Today we will leave Savuti to travel northeastwards along the Chobe River, arriving at our campsite in the early afternoon for a two nights stay. The drive takes us through the stunted mopane scrub of the Goha clay basin, across some sand-ridge country and through the wonderful Zambezi teak woodlands of the Chobe Forest Reserve and along the Chobe River itself. The Chobe floodplain is tens of kilometres wide and in years of exceptional rains the water stretches as far as the eye can see.
While there are community areas that we pass through that are settled by local tribes, for the vast majority of the day’s drive we pass through wild country where wildlife moves freely, uninhibited by fences or man. Roan and Sable Antelopes thrive in the teak woodlands, where the low density of predators and lack of competition for food by other ungulates makes this prime habitat for these large ungulates. Leopard occur in these woodlands in low numbers but they are highly secretive and seldom seen.
The Goha region has natural waterholes that hold water well into the dry season and herds of buffaloes, Burchell’s Zebras, Greater Kudus and elephants come down to drink.
A variety of interesting birds occur in this part of Botswana, particularly in the teak (Baikea plurijuga) woodlands. This broad-leafed woodland, known locally as ‘miombo’ provides good pickings for insectivorous birds such as Grey Tit-flycatcher, Ashy and Pale Flycatchers, African Paradise Flycatcher, Amethyst Sunbird and Violet-backed Starling, while other species include Lizard Buzzard, Flappet, Fawn-coloured and Dusky Larks, and Yellow-throated Petronia.
Botswana’s great Chobe River is presided over by an impressive sand ridge. Along this sand ridge, broad-leafed woodland is the dominant vegetation. As we move into the river valley the impact of the high elephant population is strongly felt, with a paucity of the large trees that typically line the rivers of sub-tropical Africa and instead dense, tangled masses of knobbly combretum and woolly caper that appear impervious to the constant onslaught of these browsers. The river itself is broad and meandering, and in the flood season it is an impressive sight. To the east, outside of the park, lie the riparian forests that are home to so many of the more tropical African species whose ranges end abruptly in northeastern Botswana.
Our final full day will be another packed with wildlife.
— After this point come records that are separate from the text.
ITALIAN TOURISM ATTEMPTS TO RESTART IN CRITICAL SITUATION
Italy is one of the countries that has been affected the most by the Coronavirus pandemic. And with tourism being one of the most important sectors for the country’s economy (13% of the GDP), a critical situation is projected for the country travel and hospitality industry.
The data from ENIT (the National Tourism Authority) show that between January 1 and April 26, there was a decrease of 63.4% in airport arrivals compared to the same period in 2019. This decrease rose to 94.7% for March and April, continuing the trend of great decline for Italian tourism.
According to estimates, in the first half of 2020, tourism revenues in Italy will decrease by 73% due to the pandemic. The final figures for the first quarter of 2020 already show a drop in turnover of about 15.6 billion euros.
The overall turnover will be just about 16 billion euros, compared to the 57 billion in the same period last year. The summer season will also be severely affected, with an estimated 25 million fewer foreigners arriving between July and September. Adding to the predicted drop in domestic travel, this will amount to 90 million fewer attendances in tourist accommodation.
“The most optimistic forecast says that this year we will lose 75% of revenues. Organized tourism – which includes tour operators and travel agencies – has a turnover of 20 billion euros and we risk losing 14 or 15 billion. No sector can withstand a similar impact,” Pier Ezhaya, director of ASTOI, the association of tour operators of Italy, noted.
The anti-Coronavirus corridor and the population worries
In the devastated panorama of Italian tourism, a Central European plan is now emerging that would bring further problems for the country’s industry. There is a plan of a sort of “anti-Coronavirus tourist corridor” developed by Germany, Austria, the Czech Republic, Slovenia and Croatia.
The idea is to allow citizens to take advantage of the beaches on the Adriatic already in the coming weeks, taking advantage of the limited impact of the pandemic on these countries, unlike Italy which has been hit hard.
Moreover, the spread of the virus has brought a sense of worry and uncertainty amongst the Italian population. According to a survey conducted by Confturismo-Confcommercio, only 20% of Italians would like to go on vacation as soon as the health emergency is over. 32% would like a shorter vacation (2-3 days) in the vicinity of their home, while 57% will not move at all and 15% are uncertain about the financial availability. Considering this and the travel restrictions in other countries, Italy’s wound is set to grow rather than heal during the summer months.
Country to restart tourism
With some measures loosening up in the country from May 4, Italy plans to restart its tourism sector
Much of the Chobe’s wildlife comes to drink in the latter half of the morning and in the early afternoon when the heat excites their thirst. In order to give ourselves a very different angle and aspect for photographing Chobe’s wildlife, and particularly its elephants, we will take to a boat on the Chobe River for several hours today. We will be hoping for some rewarding ‘low-angle’ photography of drinking animals.
This is one of the best places to see and photograph Roan and Sable Antelopes. Breeding herds of African Elephant seem to be around every corner here in the dry season and the massive herds of African Buffalo are constantly flanked by the ever-hungry Lions of the Chobe. This is one of the highest lion densities of any national park or game reserve in southern Africa. The eastern Chobe also supports large herds of Burchell’s Zebras.
Puku Antelope occurs nowhere else in southern Africa, but only here on the Chobe floodplains. With the diminishing of the woodlands and thickets, the magnificent Chobe Bushbuck is becoming ever more scarce. Again, a variety of interesting birds will surely crop up during the day.
Following breakfast and an early morning wildlife photography drive, our photosafari ends around mid-morning at Chobe Safari Lodge in the Kasane area of far northeastern Botswana. Transfers to Kasane airport can be arranged (as can a transfer to Livingstone if you are taking the Victoria Falls extension option).